_Aim of the task_
Excluding all pictures, please output the listing exactly.

_Listed records_
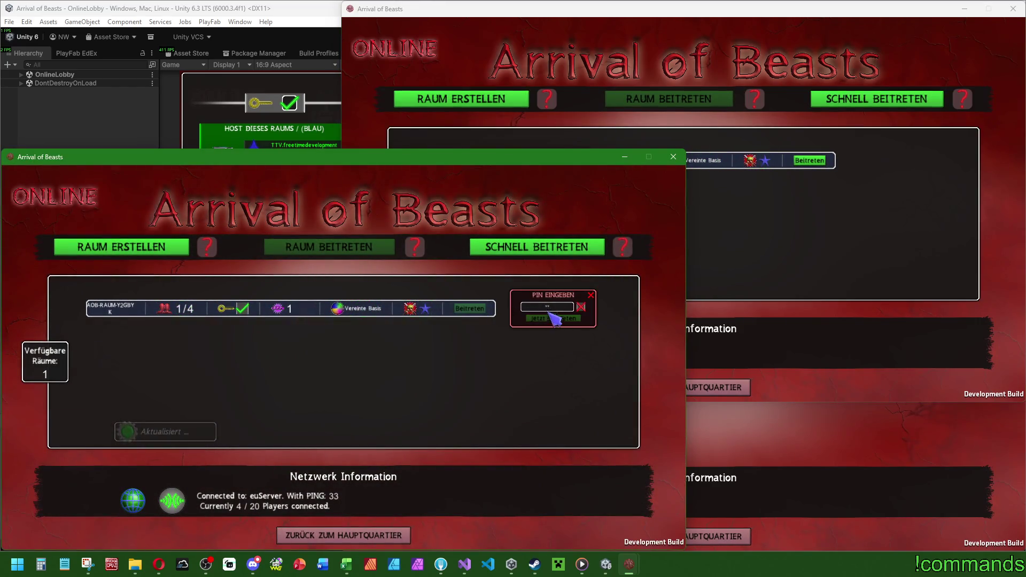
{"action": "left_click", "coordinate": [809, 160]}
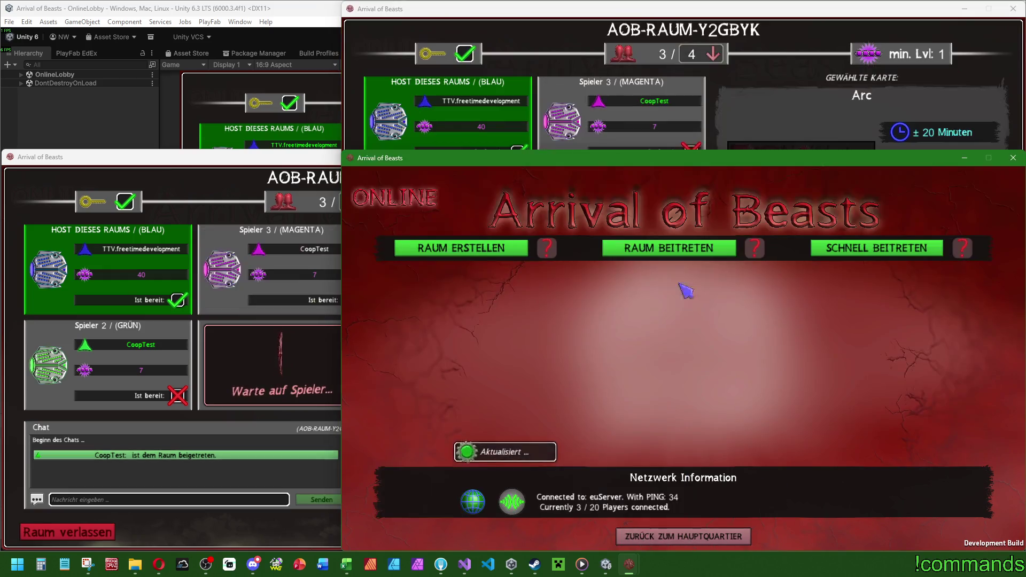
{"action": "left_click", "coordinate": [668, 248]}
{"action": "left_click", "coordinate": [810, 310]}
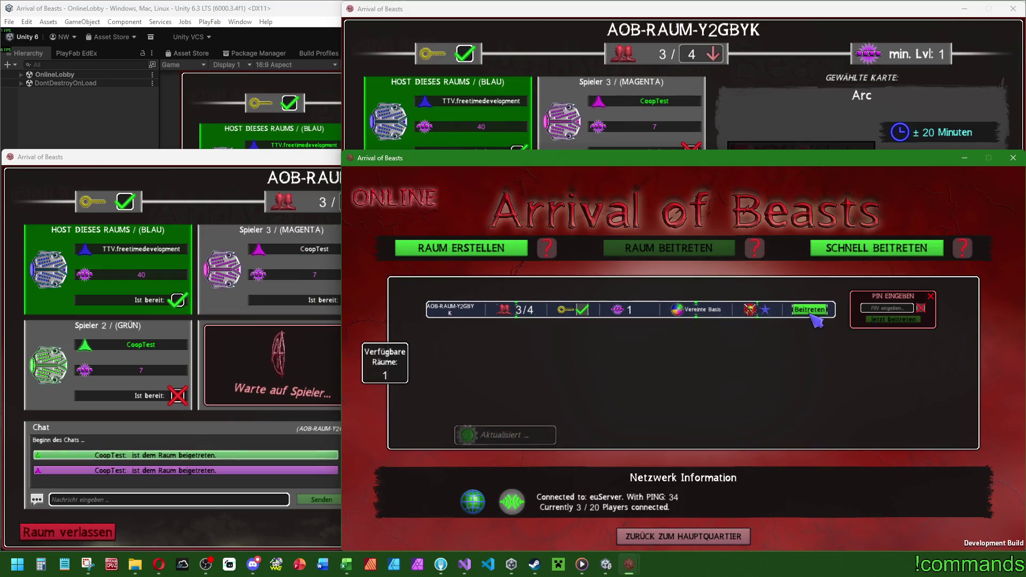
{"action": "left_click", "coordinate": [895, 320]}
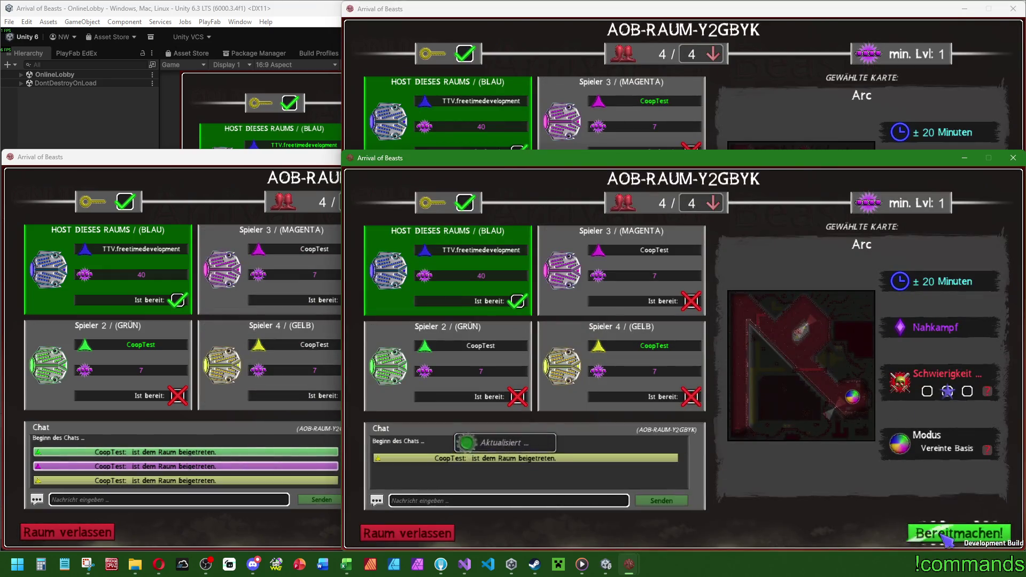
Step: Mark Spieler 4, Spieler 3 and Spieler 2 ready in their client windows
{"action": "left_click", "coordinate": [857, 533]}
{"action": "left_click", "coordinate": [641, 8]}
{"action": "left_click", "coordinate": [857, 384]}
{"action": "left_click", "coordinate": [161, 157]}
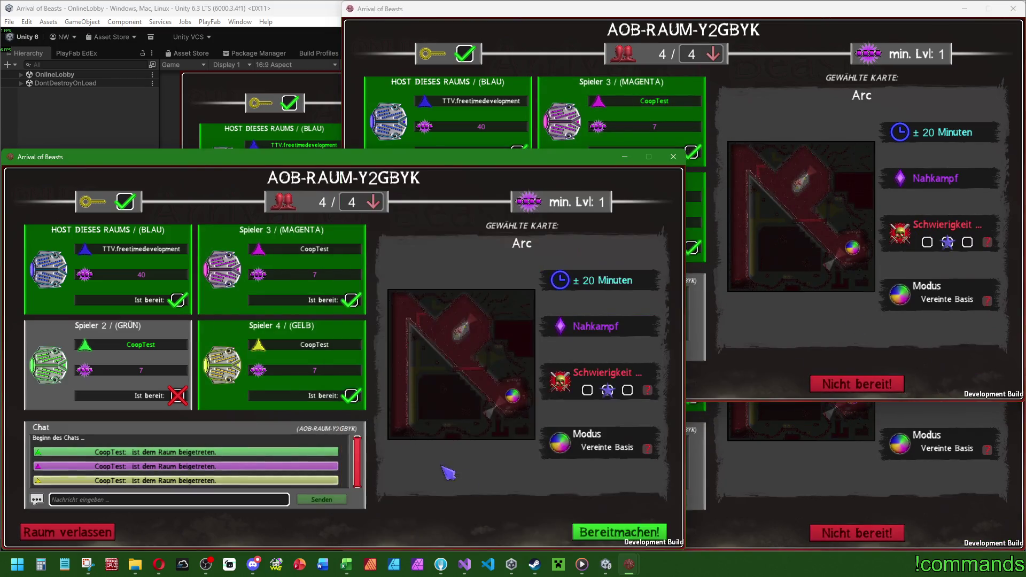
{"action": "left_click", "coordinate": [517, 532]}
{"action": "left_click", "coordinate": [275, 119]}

_Worked solution_
{"action": "left_click", "coordinate": [809, 160]}
{"action": "left_click", "coordinate": [668, 248]}
{"action": "left_click", "coordinate": [810, 310]}
{"action": "left_click", "coordinate": [895, 320]}
Step: Mark Spieler 4, Spieler 3 and Spieler 2 ready in their client windows
{"action": "left_click", "coordinate": [857, 533]}
{"action": "left_click", "coordinate": [641, 8]}
{"action": "left_click", "coordinate": [857, 384]}
{"action": "left_click", "coordinate": [161, 157]}
{"action": "left_click", "coordinate": [517, 532]}
{"action": "left_click", "coordinate": [275, 119]}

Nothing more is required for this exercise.